- [Problem description] The listing below should be reproduced precisely, except for its images.

- [Given material]
-=-=-
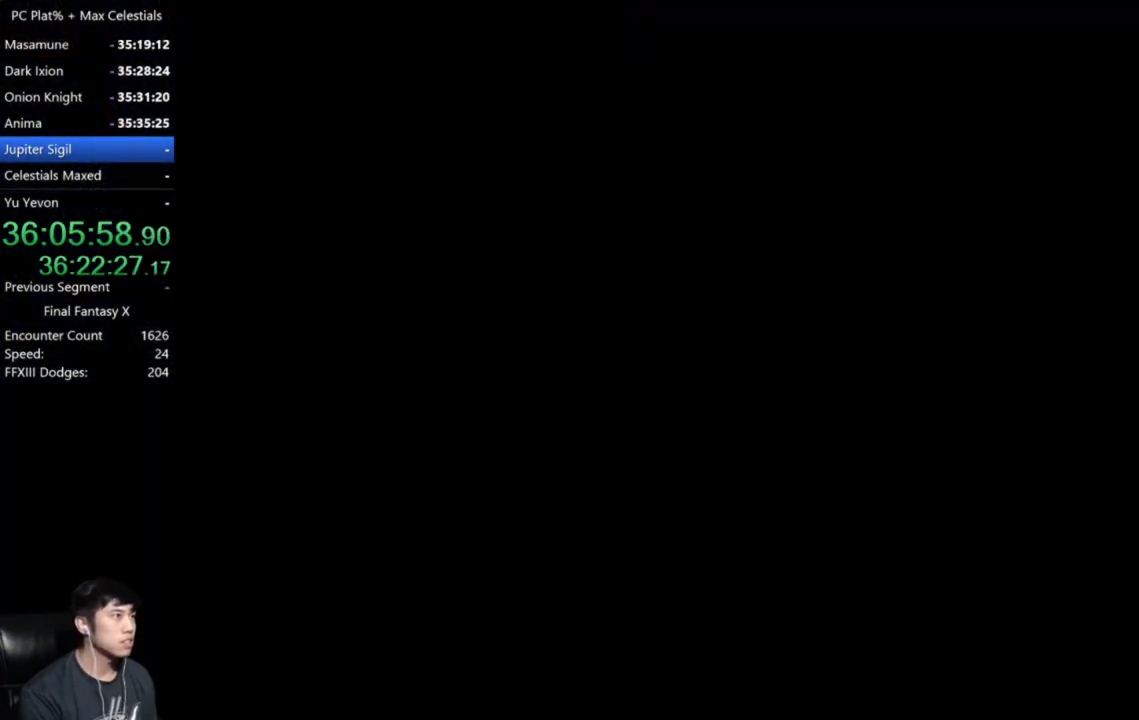
{"buttons": [], "left_stick": "center", "right_stick": "center", "events": []}
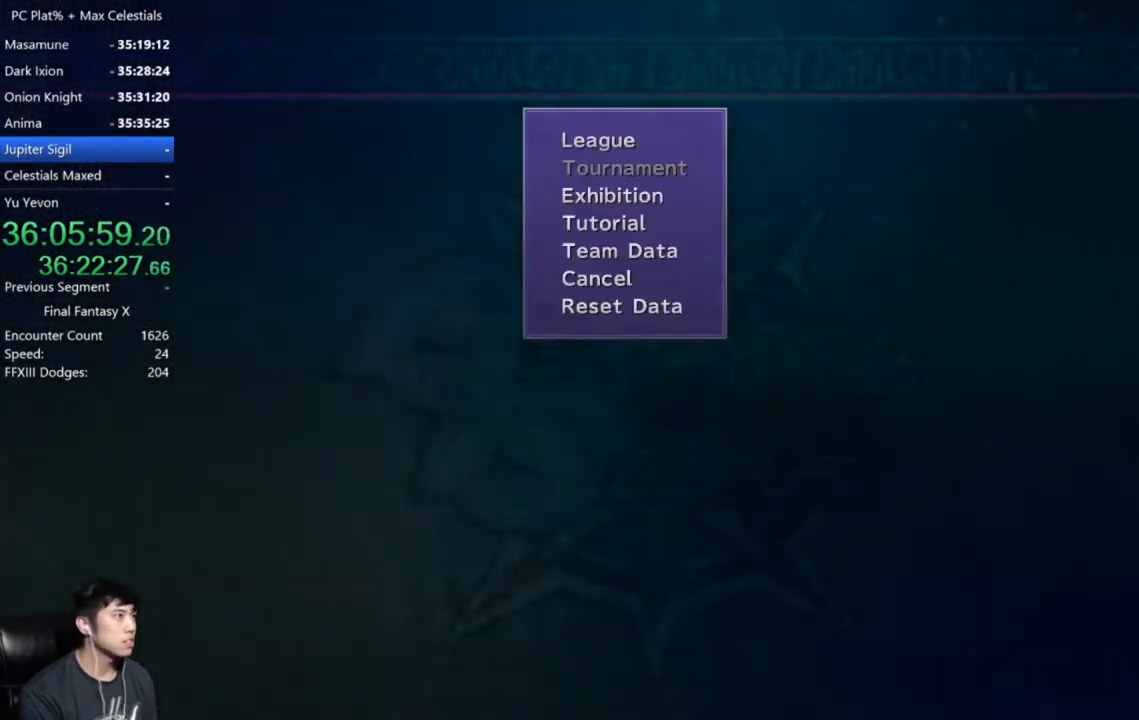
{"buttons": [], "left_stick": "center", "right_stick": "center", "events": []}
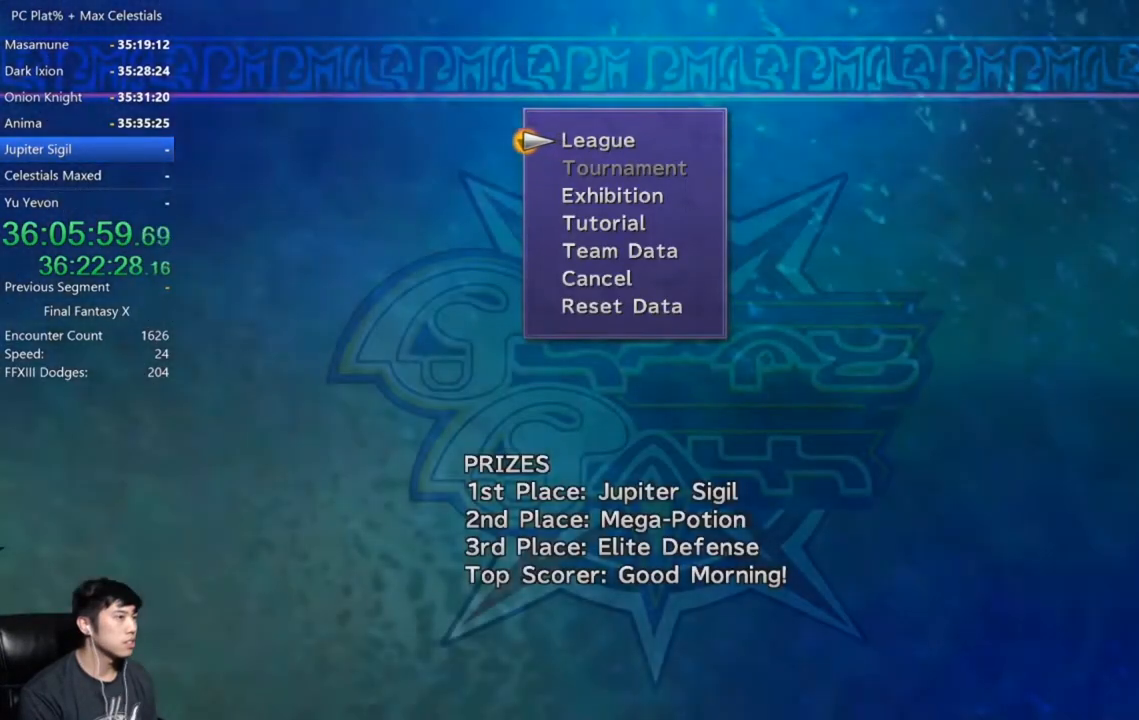
{"buttons": [], "left_stick": "center", "right_stick": "center", "events": [[67, "A", "down"], [134, "A", "up"]]}
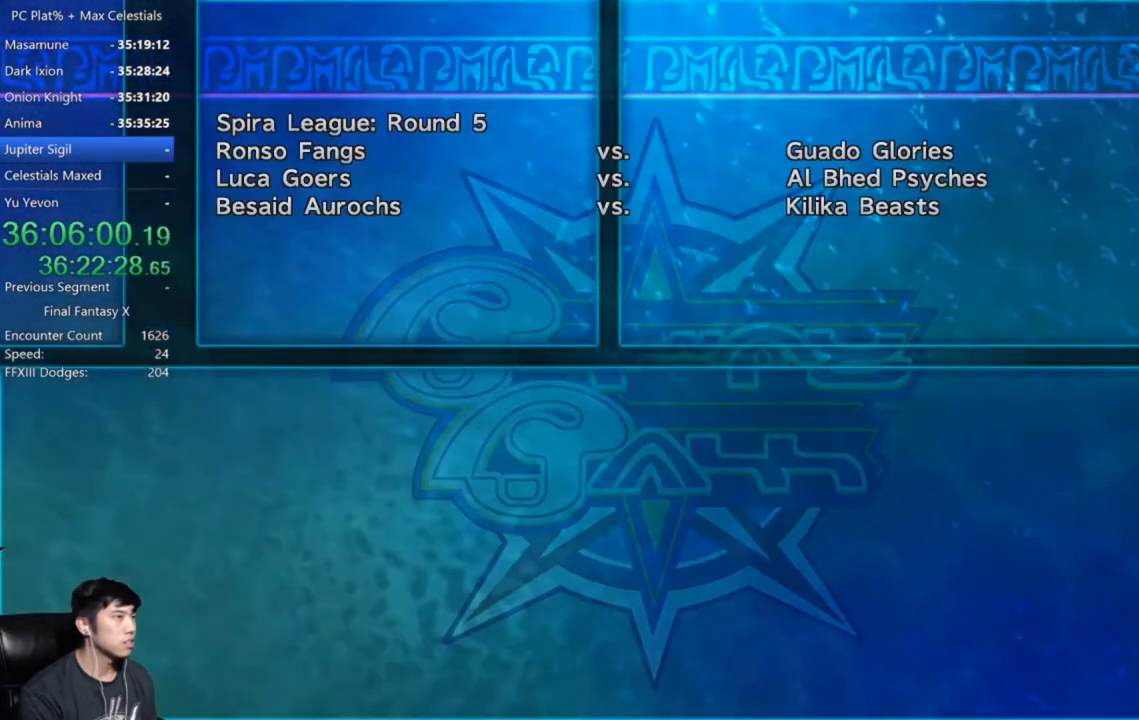
{"buttons": [], "left_stick": "center", "right_stick": "center", "events": []}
-=-=-
- [Answer to the problem]
{"buttons": [], "left_stick": "center", "right_stick": "center", "events": []}
{"buttons": [], "left_stick": "center", "right_stick": "center", "events": []}
{"buttons": [], "left_stick": "center", "right_stick": "center", "events": [[67, "A", "down"], [134, "A", "up"]]}
{"buttons": [], "left_stick": "center", "right_stick": "center", "events": []}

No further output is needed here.